▶ **What is being asked**: Summarize the forum thread about the Node Manager or Resource Manager crash in two sentences.

Re: Node manager or Resource Manager crash

Posted by Krishna Kishore Bonagiri <wr...@gmail.com>.

Yes Vinod, I was asking this question sometime back, and I got back to
resolve the issue again.

I tried to see if the OOM is killing but it is not. I have checked the free
swap  space on my box while my test is going on, but it doesn't seem to be
the issue. Also, I  have verified if OOM score is going high for any of
these process because that is when OOM killer kills them, but they are not
going high too.

Thanks,
Kishore


On Tue, Mar 4, 2014 at 10:51 PM, Vinod Kumar Vavilapalli <vinodkv@apache.org
> wrote:

> I remember you asking this question before. Check if your OS' OOM killer
> is killing it.
>
> +Vinod
>
> On Mar 4, 2014, at 6:53 AM, Krishna Kishore Bonagiri <
> write2kishore@gmail.com> wrote:
>
> Hi,
>   I am running an application on a 2-node cluster, which tries to acquire
> all the containers that are available on one of those nodes and remaining
> containers from the other node in the cluster. When I run this application
> continuously in a loop, one of the NM or RM is getting killed at a random
> point. There is no corresponding message in the log files.

▶ **Records provided**:
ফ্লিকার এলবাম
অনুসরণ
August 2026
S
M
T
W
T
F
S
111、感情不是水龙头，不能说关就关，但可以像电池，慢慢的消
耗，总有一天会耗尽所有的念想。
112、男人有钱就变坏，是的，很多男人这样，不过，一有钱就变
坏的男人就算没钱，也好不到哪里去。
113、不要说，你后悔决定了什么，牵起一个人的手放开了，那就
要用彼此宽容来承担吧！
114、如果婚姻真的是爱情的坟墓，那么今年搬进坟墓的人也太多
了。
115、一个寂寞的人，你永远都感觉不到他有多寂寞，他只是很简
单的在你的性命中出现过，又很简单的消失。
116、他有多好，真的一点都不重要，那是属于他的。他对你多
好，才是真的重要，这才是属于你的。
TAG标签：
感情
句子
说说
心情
...
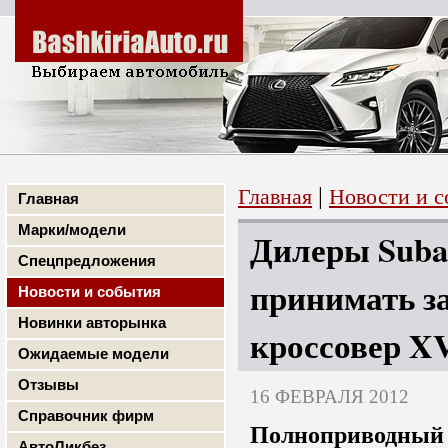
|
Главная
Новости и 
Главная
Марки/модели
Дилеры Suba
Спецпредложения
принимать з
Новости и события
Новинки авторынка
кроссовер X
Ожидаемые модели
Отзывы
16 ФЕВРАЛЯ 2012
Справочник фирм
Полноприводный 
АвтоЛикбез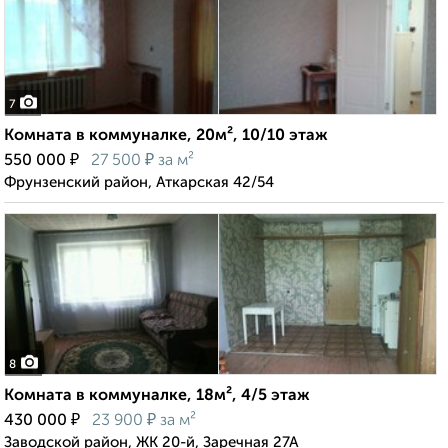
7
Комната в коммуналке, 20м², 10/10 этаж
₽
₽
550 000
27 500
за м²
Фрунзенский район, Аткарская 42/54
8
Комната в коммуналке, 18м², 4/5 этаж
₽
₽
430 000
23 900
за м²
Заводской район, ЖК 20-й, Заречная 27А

▶ **Exercise output**: Krishna Kishore Bonagiri runs an application on a 2-node cluster that tries to acquire all available containers on one node and the remaining containers from the other, and when it runs continuously in a loop, either the NM or the RM is killed at a random point with no corresponding message in the log files. Vinod Kumar Vavilapalli suggested checking whether the OS's OOM killer was responsible, but Bonagiri checked the free swap space during the test and the OOM scores of the processes and found that the OOM killer is not killing them.